Soundwave on 08 June 2017
| bigjon said: Going by when they launched next gen not by when they stopped supporting it. NES 6 years 85-91 SNES 5 years 91-96 (tech was evolving way more rapidly in that period) N64 5 years 96 to 2001 Gamecube 5 years 2001 to 2006 Wii 6 years 2006 to 2012 WiiU 5 years 2012-2017 (really 4.5, fall launch for WiiU, early spring launch for Switch) So basically every Nintendo console has gotten about 5 years min, even the ones with weaker sales (GC and WiiU) Only the 2 consoles that had dominating success(when WiiU launched Wii still had a massive lead over PS360, they had started narrowing the lead at that point, but it was really 2013-14 when PS360 were still selling great and Wii pretty much stopped that they pulled to a respectable distance) got 6 full years before a successor. So that said, basically Shiggy is saying he see Switch possibly being a NES/Wii like success and thus would get 6 years maybe before a successor.
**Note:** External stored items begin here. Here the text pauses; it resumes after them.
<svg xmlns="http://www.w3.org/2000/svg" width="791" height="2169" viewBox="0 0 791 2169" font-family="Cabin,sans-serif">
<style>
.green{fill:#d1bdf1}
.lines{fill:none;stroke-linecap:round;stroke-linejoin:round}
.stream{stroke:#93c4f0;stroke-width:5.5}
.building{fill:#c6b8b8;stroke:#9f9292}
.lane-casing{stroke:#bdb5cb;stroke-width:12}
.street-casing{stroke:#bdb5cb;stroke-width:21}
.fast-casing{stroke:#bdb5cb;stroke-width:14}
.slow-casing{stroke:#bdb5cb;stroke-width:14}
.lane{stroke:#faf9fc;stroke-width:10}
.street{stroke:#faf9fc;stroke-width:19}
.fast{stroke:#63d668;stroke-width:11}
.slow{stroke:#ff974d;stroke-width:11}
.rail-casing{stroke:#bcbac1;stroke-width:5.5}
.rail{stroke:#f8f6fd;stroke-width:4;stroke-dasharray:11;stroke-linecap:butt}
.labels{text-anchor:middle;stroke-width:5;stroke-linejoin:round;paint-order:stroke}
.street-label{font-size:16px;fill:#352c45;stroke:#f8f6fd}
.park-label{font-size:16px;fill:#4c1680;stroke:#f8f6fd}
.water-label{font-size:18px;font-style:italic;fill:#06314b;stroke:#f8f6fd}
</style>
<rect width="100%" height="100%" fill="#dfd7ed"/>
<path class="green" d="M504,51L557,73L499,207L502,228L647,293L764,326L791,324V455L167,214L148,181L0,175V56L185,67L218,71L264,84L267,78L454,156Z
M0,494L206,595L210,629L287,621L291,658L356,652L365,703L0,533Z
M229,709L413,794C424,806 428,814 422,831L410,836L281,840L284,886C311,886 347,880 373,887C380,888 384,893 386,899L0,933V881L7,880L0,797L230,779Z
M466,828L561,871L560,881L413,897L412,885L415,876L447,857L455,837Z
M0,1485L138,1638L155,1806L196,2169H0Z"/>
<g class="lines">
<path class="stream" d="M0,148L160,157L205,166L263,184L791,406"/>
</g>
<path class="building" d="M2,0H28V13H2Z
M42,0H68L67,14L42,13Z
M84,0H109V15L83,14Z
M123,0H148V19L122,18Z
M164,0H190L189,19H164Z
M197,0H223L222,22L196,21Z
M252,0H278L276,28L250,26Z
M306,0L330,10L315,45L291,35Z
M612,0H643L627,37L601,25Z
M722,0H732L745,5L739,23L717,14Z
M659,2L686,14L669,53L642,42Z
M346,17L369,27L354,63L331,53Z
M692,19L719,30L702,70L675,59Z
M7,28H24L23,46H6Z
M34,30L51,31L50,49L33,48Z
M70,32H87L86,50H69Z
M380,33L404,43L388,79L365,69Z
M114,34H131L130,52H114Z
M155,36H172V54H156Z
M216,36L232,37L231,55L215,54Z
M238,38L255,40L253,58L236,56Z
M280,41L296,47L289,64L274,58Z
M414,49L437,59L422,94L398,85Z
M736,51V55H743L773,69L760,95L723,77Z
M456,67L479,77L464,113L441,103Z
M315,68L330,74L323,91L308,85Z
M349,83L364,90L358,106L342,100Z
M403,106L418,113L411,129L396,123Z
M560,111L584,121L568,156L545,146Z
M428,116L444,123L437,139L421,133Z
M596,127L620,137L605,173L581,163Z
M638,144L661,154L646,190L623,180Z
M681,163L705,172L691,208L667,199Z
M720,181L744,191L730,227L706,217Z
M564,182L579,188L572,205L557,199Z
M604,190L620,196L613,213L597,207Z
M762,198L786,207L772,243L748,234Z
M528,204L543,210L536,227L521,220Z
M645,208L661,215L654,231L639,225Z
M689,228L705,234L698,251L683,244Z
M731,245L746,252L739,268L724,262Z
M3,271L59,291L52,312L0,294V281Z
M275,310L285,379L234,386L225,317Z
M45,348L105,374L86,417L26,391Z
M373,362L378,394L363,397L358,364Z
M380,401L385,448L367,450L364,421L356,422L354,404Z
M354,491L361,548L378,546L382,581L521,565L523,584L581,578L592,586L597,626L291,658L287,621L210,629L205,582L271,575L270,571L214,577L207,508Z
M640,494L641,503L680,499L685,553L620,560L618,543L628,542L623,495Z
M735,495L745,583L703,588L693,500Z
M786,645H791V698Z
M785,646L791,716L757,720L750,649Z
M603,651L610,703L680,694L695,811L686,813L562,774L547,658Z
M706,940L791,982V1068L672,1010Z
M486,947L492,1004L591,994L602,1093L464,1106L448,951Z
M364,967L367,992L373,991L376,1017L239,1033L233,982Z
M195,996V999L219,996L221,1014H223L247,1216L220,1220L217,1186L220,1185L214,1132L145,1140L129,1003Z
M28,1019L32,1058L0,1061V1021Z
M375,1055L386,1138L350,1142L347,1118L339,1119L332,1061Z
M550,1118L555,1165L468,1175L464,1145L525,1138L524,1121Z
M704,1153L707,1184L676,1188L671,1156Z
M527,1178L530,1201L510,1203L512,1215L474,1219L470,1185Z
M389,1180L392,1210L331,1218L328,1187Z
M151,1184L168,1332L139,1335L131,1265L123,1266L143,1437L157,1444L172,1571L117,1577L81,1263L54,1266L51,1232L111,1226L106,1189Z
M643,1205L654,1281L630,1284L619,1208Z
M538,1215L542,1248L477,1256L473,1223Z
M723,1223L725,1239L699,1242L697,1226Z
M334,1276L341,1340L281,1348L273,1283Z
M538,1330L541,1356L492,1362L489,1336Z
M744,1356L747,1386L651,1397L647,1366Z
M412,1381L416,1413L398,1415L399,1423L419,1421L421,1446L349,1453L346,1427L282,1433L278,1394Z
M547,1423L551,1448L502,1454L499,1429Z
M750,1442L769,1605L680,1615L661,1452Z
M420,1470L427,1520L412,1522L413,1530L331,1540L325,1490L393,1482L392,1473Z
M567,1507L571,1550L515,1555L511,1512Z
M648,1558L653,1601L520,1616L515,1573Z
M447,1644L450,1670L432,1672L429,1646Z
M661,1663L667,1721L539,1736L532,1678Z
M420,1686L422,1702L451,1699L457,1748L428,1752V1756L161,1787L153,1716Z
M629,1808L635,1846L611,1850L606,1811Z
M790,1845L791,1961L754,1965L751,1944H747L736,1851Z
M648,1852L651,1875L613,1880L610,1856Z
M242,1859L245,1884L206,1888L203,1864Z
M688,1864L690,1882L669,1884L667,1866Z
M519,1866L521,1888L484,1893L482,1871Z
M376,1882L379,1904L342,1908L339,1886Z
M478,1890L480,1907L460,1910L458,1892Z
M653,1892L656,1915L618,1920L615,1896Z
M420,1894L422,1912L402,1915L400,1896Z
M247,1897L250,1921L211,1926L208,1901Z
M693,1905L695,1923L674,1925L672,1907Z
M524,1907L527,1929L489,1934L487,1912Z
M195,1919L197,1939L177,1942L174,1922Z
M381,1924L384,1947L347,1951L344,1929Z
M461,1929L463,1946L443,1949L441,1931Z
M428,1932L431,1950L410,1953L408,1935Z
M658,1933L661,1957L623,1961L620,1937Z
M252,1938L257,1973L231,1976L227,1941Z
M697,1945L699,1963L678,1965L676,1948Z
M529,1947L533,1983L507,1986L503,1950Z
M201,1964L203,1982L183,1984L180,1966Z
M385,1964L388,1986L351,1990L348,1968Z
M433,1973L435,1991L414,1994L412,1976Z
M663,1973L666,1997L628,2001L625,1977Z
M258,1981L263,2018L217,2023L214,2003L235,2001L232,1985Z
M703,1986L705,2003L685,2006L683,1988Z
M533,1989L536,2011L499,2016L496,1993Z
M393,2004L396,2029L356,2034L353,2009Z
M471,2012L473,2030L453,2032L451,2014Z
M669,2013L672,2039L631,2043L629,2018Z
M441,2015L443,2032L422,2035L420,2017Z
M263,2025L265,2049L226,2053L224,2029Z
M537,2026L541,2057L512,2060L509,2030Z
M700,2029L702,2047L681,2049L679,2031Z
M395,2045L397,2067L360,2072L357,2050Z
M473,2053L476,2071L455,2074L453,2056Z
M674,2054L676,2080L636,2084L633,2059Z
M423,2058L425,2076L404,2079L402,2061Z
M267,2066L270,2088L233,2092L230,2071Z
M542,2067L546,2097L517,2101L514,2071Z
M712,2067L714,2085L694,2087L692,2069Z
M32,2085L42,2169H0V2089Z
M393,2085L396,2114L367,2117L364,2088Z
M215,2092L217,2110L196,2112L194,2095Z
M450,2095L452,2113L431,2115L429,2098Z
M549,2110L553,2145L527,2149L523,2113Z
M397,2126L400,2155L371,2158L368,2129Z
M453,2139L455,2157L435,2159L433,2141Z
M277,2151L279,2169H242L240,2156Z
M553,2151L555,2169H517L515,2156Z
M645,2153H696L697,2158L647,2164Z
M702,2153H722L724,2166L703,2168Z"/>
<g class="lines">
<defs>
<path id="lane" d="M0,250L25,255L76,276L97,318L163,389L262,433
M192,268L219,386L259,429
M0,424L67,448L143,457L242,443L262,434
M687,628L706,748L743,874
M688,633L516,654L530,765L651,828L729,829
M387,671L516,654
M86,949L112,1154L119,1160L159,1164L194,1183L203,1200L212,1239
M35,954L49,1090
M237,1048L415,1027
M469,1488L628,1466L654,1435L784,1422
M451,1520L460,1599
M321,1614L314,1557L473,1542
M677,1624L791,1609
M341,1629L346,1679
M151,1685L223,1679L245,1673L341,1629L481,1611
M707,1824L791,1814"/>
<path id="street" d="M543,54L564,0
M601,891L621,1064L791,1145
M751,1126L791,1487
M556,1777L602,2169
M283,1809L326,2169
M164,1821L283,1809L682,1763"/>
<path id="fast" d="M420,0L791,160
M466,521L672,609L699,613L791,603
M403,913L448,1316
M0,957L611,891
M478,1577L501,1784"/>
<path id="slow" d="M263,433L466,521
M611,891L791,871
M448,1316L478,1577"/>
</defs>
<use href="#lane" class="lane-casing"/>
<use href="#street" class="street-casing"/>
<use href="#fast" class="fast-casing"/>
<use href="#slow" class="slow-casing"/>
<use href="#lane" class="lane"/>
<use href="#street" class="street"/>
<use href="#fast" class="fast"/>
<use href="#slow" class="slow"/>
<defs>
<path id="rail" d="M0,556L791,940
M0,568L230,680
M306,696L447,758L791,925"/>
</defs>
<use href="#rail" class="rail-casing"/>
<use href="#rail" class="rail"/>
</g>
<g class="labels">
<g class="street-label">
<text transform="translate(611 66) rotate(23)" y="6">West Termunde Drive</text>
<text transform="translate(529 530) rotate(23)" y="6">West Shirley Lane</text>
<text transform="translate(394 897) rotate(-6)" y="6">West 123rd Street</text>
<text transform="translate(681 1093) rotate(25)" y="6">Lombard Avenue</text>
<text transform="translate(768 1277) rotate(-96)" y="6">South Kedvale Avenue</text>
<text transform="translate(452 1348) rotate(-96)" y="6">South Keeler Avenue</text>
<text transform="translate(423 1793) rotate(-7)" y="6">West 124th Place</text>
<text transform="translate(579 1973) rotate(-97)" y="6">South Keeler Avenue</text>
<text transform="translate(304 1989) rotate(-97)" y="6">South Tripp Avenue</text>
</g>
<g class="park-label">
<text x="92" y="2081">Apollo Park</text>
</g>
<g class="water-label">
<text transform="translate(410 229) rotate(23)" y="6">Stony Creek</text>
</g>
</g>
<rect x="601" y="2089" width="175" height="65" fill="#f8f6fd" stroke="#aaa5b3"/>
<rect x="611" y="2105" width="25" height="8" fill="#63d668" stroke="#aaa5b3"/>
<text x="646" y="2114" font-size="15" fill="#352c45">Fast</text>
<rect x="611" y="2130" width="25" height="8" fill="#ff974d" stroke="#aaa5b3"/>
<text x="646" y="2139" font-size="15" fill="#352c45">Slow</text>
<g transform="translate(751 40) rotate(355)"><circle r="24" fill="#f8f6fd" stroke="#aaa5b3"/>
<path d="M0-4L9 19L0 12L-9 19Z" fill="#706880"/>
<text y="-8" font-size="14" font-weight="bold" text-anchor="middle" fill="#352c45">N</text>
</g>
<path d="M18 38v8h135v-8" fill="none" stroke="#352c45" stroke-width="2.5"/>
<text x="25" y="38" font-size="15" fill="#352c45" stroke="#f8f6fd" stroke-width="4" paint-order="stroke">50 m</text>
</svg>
Nintendo has been remarkable consistent with this. Unlike MS which gave Xbox like 4 years, 360 like 8 years and now is releasing a console that is probably double the power of the XB1 4 years later (even though it is "same gen") |
The difference between 5 and 6 year is immaterial, it's not really worth mentioning.
I think he's speaking of a much larger difference than that. Think 8/9/10 years and more of an ecosystem, not just a singular hardware.
It's not the 80s/90s anymore, every industry eventually changes.